# Fix a lawn in very bad condition



## ProgrammesFirstLawn (5 mo ago)

Hello Everyone. I bought my first house just over a year ago.. It is an old house. Over 130 years. 19th century man!.
As am getting down the middle of my urgent to do list related to the house, I am starting look into my lawn. I have about 1500sf back yard and front about 2000sqft. The front was nice from start. I mow it every 2 weeks..water it 15 min every day..
Now the backyard is a different story.. half is wild grass only and the other half patchy ugly stuff..There is a couple of yellow(not black) naked ground patches.. The surface is as hard a concrete..I could note poke through more then one inch with a screwdriver. 
I have watched a few videos and I gather the scope of my lawn's problems is wider the any single video.. I gather I need these things listed below .. but I am not sure about the frequency..

Airigation
Add Top Soil
Control weeds (3-in-1 ?)
Add fertilizer (3-in-1 ?)
Grass seeds

There is so much info out there.. Please help me to get by duck in a row.

Thank you


----------



## Grizzly Adam (May 5, 2017)

Do a mason jar test to see what your soil is made of, it may need some amending. Water and aerate with a core aerator. Also, using a surfactant to "liquid aerate" may be helpful in this instance; baby shampoo works as well as the commercial stuff. You can either glyphosate and start over or do a selective herbicide and overseed. Most selectives make you wait 3 weeks before re-seeding, glyphosate you can re-seed same day. You are just about at the end of your window for seeding so it is go time if you are going to do anything this year.


----------

**Available data**

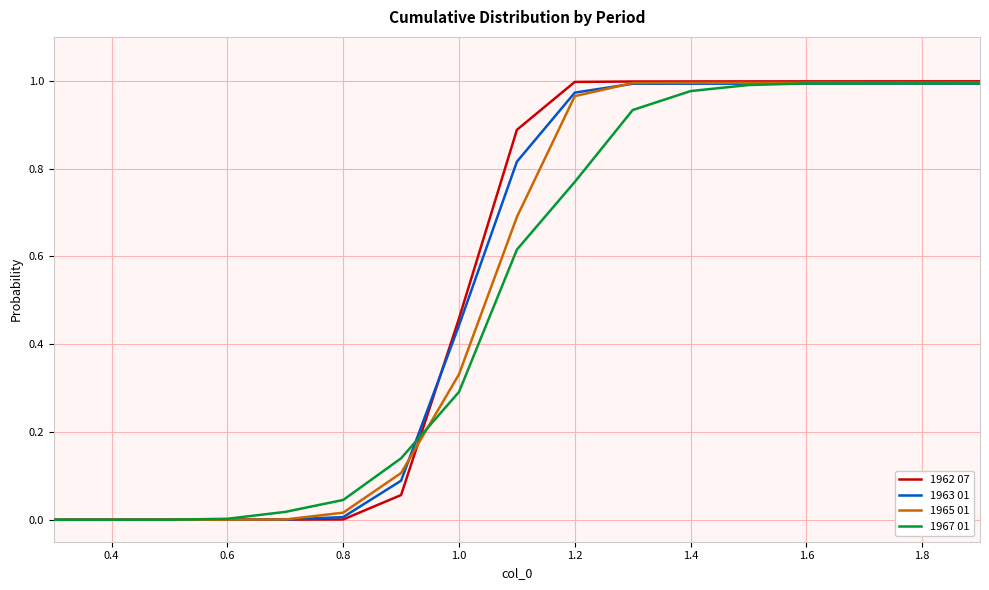

Which series has the largest range (max minus min)?

1962 07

**Study questions**
1 – Print the passage of the lawn repair thread that begins at the words "Now the backyard" and stops after the words "duck in a row.".
2 – List the things the first poster in the lawn repair thread believes the backyard needs.

**Solutions**
1 –
Now the backyard is a different story.. half is wild grass only and the other half patchy ugly stuff..There is a couple of yellow(not black) naked ground patches.. The surface is as hard a concrete..I could note poke through more then one inch with a screwdriver. 
I have watched a few videos and I gather the scope of my lawn's problems is wider the any single video.. I gather I need these things listed below .. but I am not sure about the frequency..

Airigation
Add Top Soil
Control weeds (3-in-1 ?)
Add fertilizer (3-in-1 ?)
Grass seeds

There is so much info out there.. Please help me to get by duck in a row.

2 –
Airigation
Add Top Soil
Control weeds (3-in-1 ?)
Add fertilizer (3-in-1 ?)
Grass seeds